CXXVIII

Paris, 1er juin 1863.

Mon cher Panizzi,

Nous sommes ici dans le fort de la fièvre électorale. Je ne sais pas encore ce qui sortira de l'urne, mais très probablement l'opposition anti-dynastique sera renforcée très notablement. On croit que Thiers sera nommé à Paris, grâce aux lettres furieuses de Persigny.

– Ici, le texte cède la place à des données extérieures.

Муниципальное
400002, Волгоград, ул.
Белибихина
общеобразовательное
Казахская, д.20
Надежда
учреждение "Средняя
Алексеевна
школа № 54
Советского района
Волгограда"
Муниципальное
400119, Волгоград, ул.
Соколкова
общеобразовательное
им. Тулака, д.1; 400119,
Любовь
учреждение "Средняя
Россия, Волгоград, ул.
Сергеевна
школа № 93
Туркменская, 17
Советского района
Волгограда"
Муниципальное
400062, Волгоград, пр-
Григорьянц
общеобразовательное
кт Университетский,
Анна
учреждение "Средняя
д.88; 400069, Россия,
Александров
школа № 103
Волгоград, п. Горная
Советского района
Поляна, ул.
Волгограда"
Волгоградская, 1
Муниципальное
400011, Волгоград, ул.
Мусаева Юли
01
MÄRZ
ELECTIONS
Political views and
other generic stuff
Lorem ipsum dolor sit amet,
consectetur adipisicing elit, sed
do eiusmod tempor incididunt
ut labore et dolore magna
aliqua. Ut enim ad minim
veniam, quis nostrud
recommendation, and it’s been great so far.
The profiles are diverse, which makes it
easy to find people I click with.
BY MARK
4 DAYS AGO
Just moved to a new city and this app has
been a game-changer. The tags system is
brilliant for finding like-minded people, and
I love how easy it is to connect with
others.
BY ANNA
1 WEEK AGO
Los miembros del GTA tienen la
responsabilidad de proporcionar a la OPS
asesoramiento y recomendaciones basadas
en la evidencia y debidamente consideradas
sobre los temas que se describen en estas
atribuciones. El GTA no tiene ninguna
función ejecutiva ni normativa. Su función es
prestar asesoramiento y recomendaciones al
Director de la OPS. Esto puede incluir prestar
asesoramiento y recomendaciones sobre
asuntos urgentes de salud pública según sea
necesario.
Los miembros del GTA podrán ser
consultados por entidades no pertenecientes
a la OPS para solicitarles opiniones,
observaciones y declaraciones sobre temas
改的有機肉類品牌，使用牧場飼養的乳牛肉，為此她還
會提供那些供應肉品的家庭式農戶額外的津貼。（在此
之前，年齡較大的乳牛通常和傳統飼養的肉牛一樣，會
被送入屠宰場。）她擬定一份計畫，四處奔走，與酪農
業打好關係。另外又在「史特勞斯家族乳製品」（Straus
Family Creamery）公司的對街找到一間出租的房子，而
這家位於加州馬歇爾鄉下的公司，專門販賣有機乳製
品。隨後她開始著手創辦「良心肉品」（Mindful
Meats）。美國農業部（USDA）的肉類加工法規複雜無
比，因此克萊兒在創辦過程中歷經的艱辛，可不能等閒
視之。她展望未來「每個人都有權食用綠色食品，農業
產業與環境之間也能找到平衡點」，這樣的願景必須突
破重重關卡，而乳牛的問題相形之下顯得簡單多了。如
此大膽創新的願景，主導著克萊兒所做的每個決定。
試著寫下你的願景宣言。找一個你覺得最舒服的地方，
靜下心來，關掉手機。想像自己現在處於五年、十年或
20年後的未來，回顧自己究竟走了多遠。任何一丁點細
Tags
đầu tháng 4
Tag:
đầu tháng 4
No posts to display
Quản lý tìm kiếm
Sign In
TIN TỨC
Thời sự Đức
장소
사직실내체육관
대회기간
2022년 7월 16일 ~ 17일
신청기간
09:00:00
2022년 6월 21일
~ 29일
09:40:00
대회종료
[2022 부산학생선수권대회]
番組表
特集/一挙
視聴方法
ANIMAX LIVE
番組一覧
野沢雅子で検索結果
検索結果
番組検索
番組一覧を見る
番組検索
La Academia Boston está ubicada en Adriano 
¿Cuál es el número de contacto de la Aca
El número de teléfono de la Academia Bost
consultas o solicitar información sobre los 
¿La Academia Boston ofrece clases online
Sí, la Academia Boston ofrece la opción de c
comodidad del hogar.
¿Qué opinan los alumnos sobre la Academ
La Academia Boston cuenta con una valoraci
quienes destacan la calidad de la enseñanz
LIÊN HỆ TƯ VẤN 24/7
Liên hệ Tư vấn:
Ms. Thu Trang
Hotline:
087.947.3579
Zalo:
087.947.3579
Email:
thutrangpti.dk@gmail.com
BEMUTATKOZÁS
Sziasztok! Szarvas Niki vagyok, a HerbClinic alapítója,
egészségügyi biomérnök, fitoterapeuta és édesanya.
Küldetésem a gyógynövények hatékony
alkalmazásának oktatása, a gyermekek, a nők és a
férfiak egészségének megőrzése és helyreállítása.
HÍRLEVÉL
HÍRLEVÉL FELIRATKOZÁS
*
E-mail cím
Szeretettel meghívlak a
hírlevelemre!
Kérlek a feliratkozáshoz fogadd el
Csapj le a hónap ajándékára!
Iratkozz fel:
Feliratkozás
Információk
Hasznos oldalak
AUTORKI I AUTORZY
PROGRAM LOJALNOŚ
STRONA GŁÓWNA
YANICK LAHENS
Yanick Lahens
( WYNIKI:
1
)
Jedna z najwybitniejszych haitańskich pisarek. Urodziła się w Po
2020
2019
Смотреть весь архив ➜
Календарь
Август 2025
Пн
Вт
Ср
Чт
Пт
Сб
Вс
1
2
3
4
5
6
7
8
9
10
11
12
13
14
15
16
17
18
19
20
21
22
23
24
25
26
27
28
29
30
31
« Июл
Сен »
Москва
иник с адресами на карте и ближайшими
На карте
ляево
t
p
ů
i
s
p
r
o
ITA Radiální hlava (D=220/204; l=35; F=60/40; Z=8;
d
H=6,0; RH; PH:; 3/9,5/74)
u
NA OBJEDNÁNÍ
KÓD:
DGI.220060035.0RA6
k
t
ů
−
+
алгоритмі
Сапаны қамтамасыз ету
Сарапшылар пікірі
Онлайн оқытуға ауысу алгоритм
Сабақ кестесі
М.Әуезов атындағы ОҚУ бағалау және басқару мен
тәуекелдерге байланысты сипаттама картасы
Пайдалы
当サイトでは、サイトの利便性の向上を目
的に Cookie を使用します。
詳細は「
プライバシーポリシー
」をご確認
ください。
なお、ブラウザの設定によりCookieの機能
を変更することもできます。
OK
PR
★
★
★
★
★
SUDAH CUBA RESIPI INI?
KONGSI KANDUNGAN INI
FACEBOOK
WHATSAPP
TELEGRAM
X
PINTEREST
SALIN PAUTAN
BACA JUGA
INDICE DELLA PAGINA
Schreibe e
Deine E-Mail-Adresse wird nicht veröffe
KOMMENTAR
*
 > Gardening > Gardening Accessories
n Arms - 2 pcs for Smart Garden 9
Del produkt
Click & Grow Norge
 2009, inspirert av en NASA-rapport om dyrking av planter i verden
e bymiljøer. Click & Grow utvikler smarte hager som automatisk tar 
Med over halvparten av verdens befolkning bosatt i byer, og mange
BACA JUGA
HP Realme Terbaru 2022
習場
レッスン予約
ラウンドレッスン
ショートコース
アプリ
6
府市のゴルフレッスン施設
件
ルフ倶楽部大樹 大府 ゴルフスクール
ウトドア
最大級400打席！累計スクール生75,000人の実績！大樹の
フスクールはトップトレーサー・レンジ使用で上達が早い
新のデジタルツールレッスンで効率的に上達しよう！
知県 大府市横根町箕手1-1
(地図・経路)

Si le gouvernement fait des folies, l'opposition en fait de son côté. Les rouges et les blancs s'allient sans la moindre vergogne. Le duc de Broglie reçoit chez lui Carnot, le ministre de l'instruction publique de 1848, qui signait les factums de madame Sand. Cela effraye un peu les épiciers, qui se souviennent du peu de poivre qu'on achetait alors; mais le bourgeois de Paris a toujours du goût pour l'opposition. J'espère que notre ami le docteur Maure sera élu, malgré son préfet, dans les Alpes-Maritimes. Le fils de M. Fould le sera sans la moindre difficulté à Tarbes, et Édouard Fould dans son département, où ses bons dîners lui ont gagné le coeur de tous les curés.

On est toujours fort inquiet des affaires de Pologne, plus encore que de celles du Mexique, qui cependant n'avancent guère. Mais à quelque chose malheur est bon. Le Mexique arrêtera sans doute les velléités polonaises. Il est impossible de dire plus de mensonges que tous les journaux n'en débitent sur ce sujet.

Les interpellations de M. Grégory et les réponses de M. Layard au sujet de l'Orient m'ont amusé. Lord Palmerston n'en démordra pas, et, après l'Angleterre, il n'y a pas à ses yeux de pays mieux administré que la Turquie.

Adieu, mon cher Panizzi. Je ne sais rien de nouveau sur l'incognita, et je ne me mets pas en frais, d'espionnage. Elle me promet une visite pour aujourd'hui.